頭が固いと言われる人は、既にボケている
頭がボケるというのは、簡単に言うと、疲れて考えがまとまらなくなったり、酒に酔っぱらって自分をコントロールできない状態だ。
モノを考えたり、自分をコントロールするのは、脳の前頭葉(ぜんとうよう)の働きで、前頭葉の働きが鈍ることで、様々なボケ症状が出るのだ。
この前頭葉は、脳の前側にあり、おでこや額の奥あたりにあると思えばいいだろう。
前頭葉の働きは、前頭葉に障害を負った人の様子を観察することでわかった。
前頭葉に障害を負った人の特徴
- 精神的柔軟性や自発性が低下する。
ただしIQ は下がらない。
- 会話が劇的に増加したり、あるいは減少したりする。
- 危険管理や規則の順守に関する感覚がおかしくなる。
- 人付き合いが増える、または減る。
- 眼窩前頭野に障害を負うと、独特な性行動につながる。
- 背外側前頭野に障害を負うと、性的興味がなくなる。
しかしIQ(知能指数) は下がらない」とは、「頭が固い、考えが古い」という意味だ。
モノを比べたり、仮の話で考えたり、いろいろ考えることをしないで、自分の意見をそのまま押し通そうとする。
自分が以前から持っている考えを言うのは、単に記憶を引き出してきているだけだから、比較したり、一般化したり、グループ分けするというややこしいことを考えられないということらしい。
逆に言うと、前頭葉というのは、まさにそういう、「ややこしいことを考える場所」だと言うことだ。
計算をしたり決まり切った会話は、前頭葉以外の部分で対処できるらしく、前頭葉が傷んでも、それまでに身についた知識や能力は無くならない。
ただ新たにモノを考えたり、今までに持っていた考えを、変えたりできなくなるってことらしい。
次の「会話が劇的に増加する」や、「人付き合い(社交性)が増す」は、「危険管理や規則の順守に関する感覚がおかしくなる」に関係があるようだ。
前頭葉に障害を負ったことで、他人に対する警戒心がなくなったり、話したいことが抑えられなくなったってことらしい。
前頭葉が鈍るのが、ボケるということ
前頭葉がどういう働きをするのかは、前頭葉に障害を負った人が、それ以前とどう変わったかでわかった。
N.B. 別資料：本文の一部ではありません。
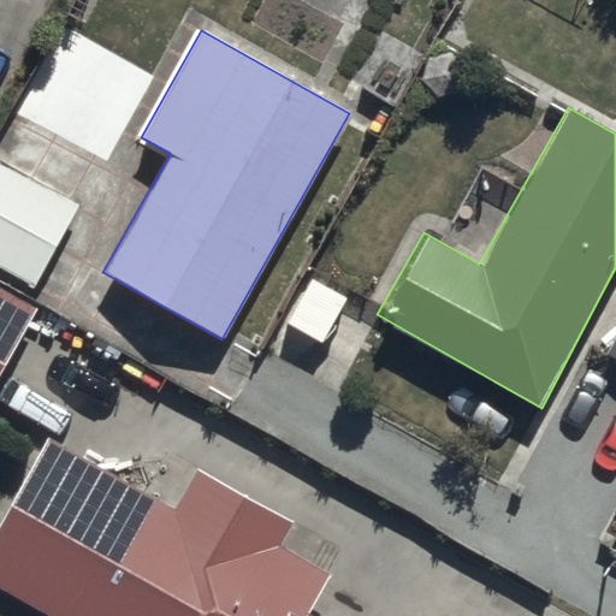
[(22,120),(0,159),(0,291),(22,304),(80,205),(55,190),(77,152),(22,120)]
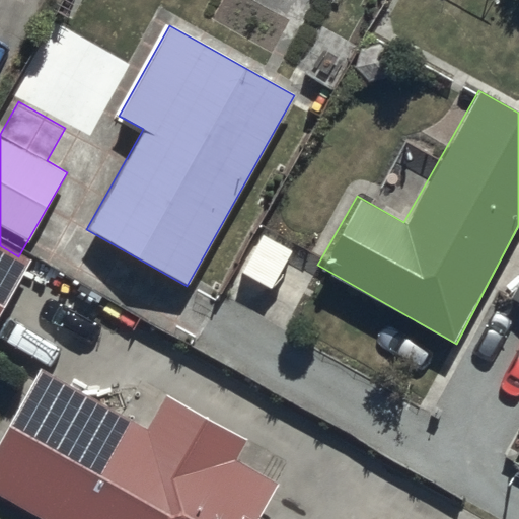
[(0,245),(0,317),(31,265),(18,256),(0,245)]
それを一言で言ってしまうと、「やる」と「やめる」を判断することだ。
今までしていなかったことを「やる」、今まで普通にやってたことを「やめる」。
「やる」「やめる」を決めて実行するのは、現在の自分のあり方を変更することで、強い意志力が必要なことだ。
なので前頭葉の働きが鈍ると、意志力が弱まってしまって、抑えていたことが抑えられなくなる。
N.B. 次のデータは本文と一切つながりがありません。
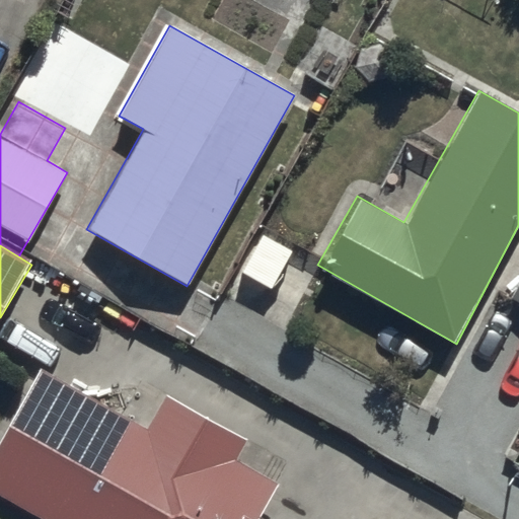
[(39,369),(0,436),(0,492),(48,518),(264,518),(282,489),(235,462),(247,440),(165,393),(145,429),(39,369)]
たとえば、しゃべるのを何らかの理由で抑えていた人は、抑えが効かなくなってしゃべり続ける。
逆に努力してしゃべろうとしていた人は、しゃべる努力をしなくなってしまい、全くしゃべらなくなったりする。
また前頭葉の働きが鈍くなると、羞恥心や自制心が失われて、欲求のまま行動しようとするのも、抑制力が無くなるからだろう。
こういうことは、酒を飲んで、酔っ払った時にも、よく起こる。
アルコールが入るとしゃべり出す人もいるし、逆に何もしゃべらなくなる人もいるからね。
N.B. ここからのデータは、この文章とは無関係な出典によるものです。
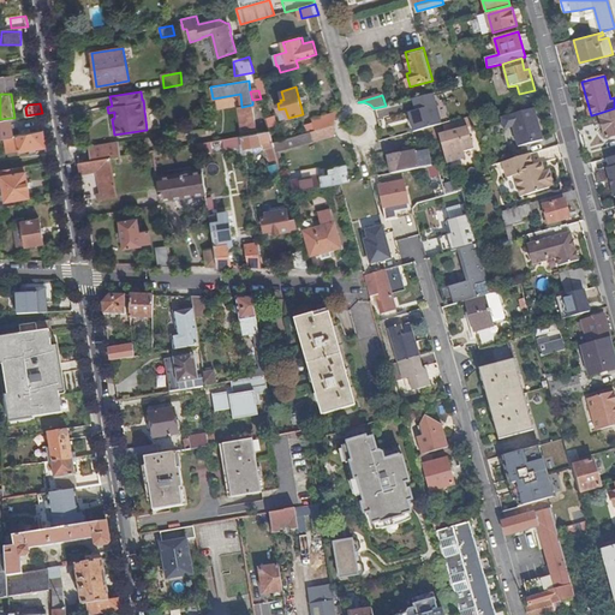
[(252,105),(242,107),(239,107),(243,129),(256,126),(252,105)]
また普段は全くそんな話をしないのに、下ネタや他人の悪口を言い出す人もいる。
つまり頭がぼけるというのは、酒で酔っぱらったのと同様だってことだ。
しかし全く違う点が一つあって、酒の場合は酔いが醒めれば元に戻るが、ボケは休んでも治らない。
逆に休めば休むほど、ドンドン進んでしまうのがボケだ。
ケガや病気で入院をした人が、退院後になぜかボケてしまうことがあるが、これは周囲に大事に扱われすぎて、脳を動かさなくてすんだせいだという。
つまり前頭葉というのは、使わなければ動きにくくなり、その結果、ボケるって事だな。